*** Material provided ***

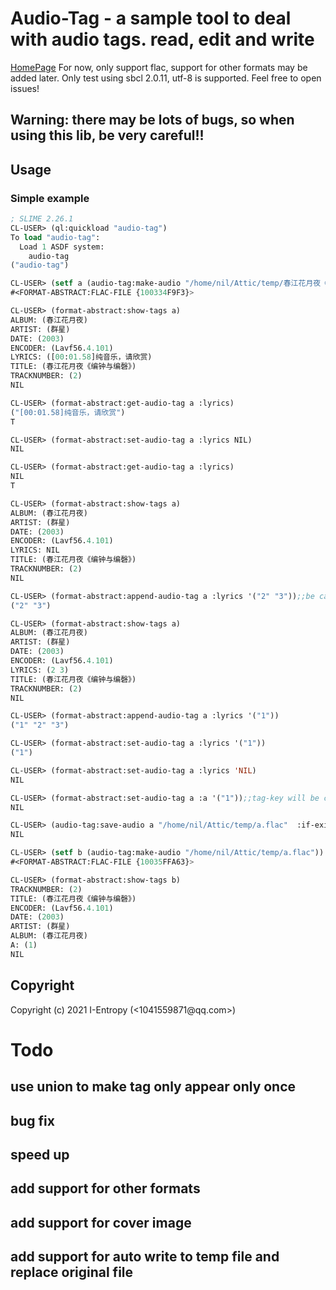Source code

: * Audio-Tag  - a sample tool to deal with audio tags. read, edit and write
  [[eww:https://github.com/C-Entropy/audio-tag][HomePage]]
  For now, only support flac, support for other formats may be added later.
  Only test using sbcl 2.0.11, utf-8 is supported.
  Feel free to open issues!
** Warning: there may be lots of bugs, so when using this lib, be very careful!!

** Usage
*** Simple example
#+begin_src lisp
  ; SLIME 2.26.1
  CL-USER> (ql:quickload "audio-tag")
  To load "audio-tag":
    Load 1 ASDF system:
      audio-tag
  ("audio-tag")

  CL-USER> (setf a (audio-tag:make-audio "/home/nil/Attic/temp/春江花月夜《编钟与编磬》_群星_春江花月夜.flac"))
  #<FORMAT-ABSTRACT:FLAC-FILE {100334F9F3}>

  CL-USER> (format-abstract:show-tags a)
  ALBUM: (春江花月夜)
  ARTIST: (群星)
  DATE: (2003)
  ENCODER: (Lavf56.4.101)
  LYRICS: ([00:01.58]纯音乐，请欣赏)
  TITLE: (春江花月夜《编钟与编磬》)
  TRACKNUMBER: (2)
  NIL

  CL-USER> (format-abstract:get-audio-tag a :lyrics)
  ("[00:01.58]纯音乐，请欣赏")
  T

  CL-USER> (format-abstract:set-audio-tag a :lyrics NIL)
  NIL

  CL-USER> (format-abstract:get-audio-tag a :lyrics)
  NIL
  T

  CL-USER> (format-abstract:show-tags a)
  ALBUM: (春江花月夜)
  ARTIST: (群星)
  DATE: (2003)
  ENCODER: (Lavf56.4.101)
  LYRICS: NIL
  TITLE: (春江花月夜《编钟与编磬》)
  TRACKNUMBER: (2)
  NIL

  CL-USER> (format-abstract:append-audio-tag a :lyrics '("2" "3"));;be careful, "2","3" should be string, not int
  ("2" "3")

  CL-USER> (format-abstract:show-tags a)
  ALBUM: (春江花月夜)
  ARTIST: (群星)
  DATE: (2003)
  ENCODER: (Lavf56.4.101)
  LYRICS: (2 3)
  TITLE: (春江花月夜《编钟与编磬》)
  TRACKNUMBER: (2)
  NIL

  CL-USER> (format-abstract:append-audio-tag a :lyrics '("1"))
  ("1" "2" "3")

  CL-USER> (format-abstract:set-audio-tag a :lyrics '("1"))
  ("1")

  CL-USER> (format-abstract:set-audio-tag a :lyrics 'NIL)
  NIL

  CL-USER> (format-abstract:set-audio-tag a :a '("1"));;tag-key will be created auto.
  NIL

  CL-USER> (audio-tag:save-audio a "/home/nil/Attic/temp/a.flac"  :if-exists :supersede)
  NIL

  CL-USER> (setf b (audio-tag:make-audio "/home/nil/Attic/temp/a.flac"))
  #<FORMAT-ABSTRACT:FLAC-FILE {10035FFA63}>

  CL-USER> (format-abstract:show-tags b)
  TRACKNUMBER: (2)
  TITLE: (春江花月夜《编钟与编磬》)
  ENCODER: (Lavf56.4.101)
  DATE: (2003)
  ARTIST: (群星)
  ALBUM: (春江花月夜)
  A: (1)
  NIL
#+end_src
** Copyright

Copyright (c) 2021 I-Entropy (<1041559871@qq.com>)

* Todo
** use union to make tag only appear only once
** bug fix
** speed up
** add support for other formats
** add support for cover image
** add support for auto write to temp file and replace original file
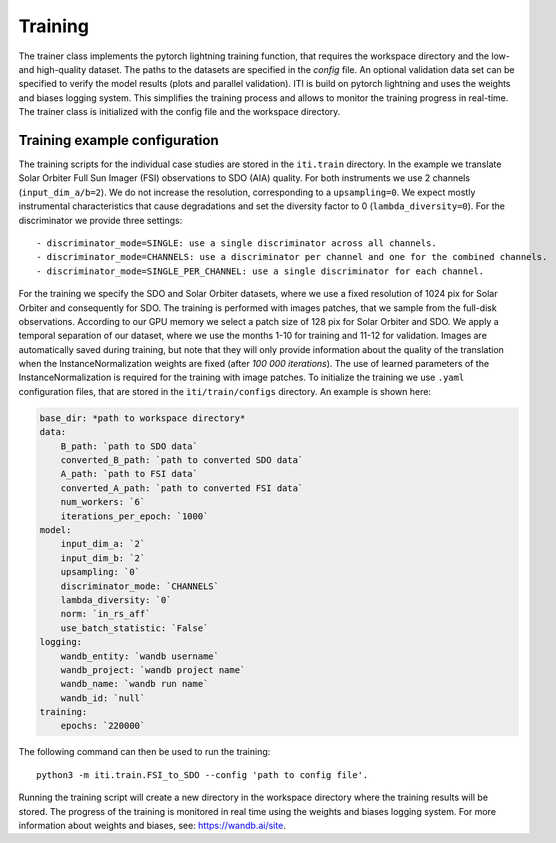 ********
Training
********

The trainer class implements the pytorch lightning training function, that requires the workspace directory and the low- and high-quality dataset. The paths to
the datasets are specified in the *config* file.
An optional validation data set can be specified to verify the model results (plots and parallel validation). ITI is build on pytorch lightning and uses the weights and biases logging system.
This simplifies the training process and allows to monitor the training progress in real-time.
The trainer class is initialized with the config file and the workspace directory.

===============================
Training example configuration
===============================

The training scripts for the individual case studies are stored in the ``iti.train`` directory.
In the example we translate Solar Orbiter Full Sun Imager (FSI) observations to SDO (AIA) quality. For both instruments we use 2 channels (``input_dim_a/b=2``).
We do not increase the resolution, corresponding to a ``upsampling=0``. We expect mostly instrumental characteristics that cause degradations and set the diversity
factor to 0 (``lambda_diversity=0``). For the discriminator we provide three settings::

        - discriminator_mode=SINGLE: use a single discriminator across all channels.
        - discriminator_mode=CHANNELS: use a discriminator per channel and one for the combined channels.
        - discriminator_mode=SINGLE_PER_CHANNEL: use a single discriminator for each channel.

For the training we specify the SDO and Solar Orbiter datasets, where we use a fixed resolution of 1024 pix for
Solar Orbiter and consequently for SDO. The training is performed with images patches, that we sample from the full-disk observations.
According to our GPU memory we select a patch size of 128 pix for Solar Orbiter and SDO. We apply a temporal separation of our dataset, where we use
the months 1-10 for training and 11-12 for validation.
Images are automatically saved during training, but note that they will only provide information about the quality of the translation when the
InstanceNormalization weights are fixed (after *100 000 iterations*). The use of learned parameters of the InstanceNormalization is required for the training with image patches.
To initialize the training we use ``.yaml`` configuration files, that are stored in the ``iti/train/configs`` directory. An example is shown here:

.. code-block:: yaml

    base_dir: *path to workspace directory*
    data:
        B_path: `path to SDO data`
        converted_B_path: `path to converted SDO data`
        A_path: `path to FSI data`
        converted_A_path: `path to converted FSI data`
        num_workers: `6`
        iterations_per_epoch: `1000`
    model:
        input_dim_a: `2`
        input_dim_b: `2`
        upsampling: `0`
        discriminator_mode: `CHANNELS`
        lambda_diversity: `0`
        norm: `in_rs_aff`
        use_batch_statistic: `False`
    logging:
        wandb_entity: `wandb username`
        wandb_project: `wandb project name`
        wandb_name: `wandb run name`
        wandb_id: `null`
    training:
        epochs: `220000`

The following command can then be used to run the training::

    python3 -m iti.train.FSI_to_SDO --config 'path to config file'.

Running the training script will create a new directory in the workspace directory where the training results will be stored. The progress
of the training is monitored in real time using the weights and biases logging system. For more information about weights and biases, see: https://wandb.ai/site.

*** End of Material provided ***

- **About this task**
Before answering, check every line of the records for the string "setf", then state how many lines have it, with the number only.

- **Task solution**
2